No lines spoken. No names offered. No posture changed.
Two red blazers under fluorescent light, both pretending to be part of the wallpaper. Two generations of the same project, pretending the other isn't a mirror.
Around us, the hallway empties a little, but not enough to matter. Enough people remain to tell the story later, stripped of the parts that matter, because no one knows how to share a silence without ruining it.
The air feels heavy — not angry, not violent — just dense with the weight of recognition. Ayanokōji's stillness presses on the room until even Horikita seems to sense something unspoken happening between us.
For a long moment, neither of us moves. Then I do.
One step forward. Slow. Deliberate.
His eyes don't widen. Of course they don't.
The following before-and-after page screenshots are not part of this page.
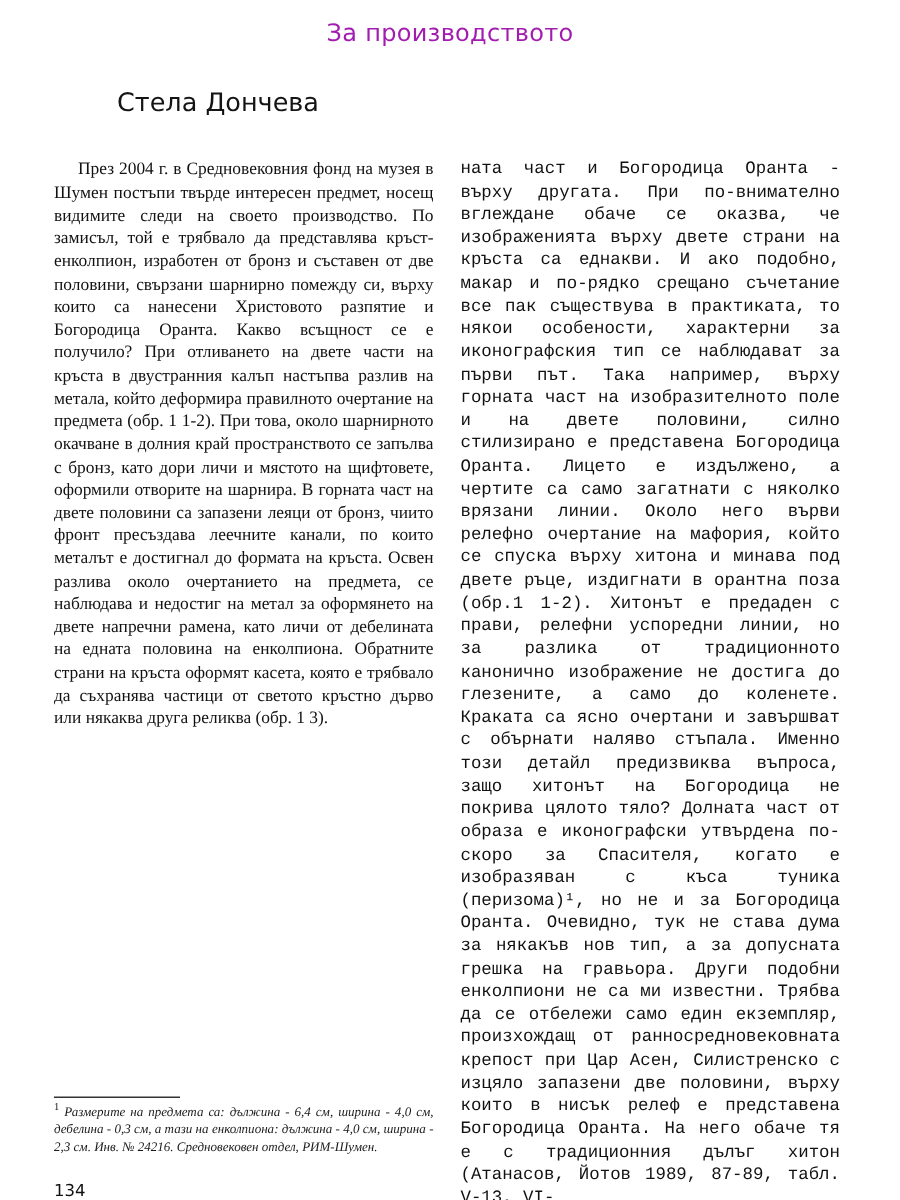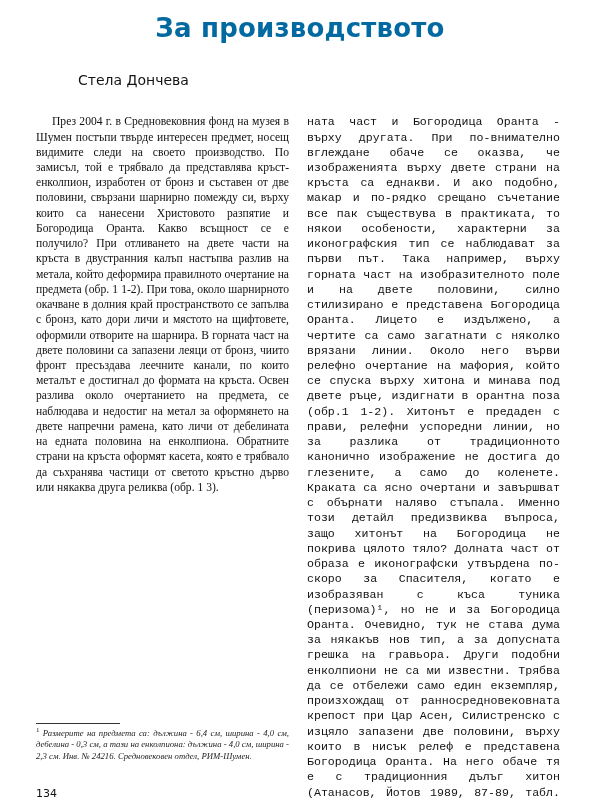--- a/index.html
+++ b/index.html
@@ -27,11 +27,11 @@
   }
   .title-line {
     font-family: "DejaVu Sans", sans-serif;
-    font-weight: bold;
-    font-size: 26px;
+    font-weight: normal;
+    font-size: 16px;
     line-height: 1.28;
     letter-spacing: 0.2px;
-    color: #0369a1;
+    color: #a21caf;
   }
   .author {
     margin-top: 27px;

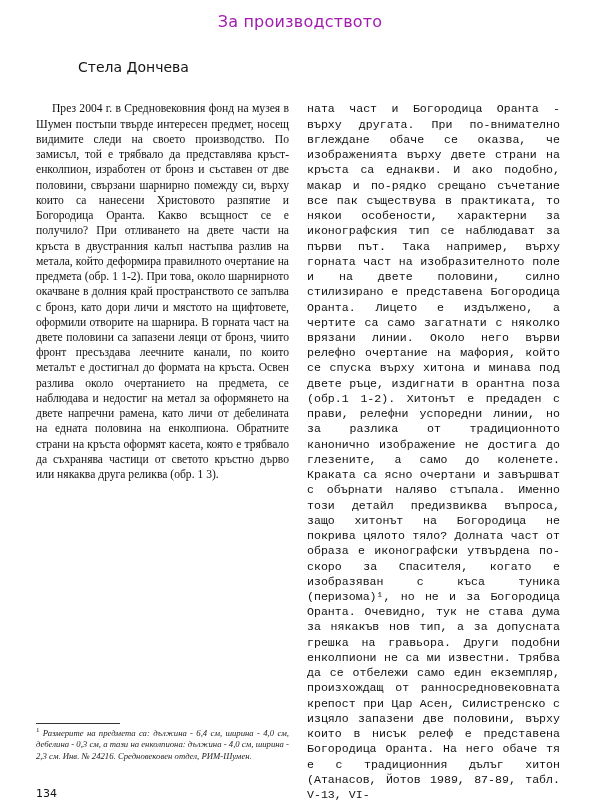--- a/index.html
+++ b/index.html
@@ -37,7 +37,7 @@
     margin-top: 27px;
     margin-left: 42px;
     font-family: "DejaVu Sans", sans-serif;
-    font-size: 14px;
+    font-size: 17px;
     color: #141414;
   }
   .columns {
He just watches, the way a hawk might watch a leaf fall — not threatened, but interested enough to measure its trajectory.
I stop a short distance away, the kind that feels too close for strangers and too formal for friends.
"Nice to meet you," I say quietly, my voice cutting through the hum of the hallway.
A pause. The words hang there, heavier than they should.
Then I finish, just as calm — but with something electric beneath the surface.
"Nice to meet you, Ayanokōji Kiyotaka."
His name lands between us like the drop of a coin in a glass of still water — a soft sound that carries farther than anyone expects.
Ayanokōji's gaze lingers, unreadable. Maybe he's wondering who I am. Maybe he already knows.
I hold the stare until I see the faintest shift — the smallest flicker behind his expression. Then, nothing.
The silence resets itself.
Two experiments, face to face.
And for the first time in my life, I'm not the one being observed.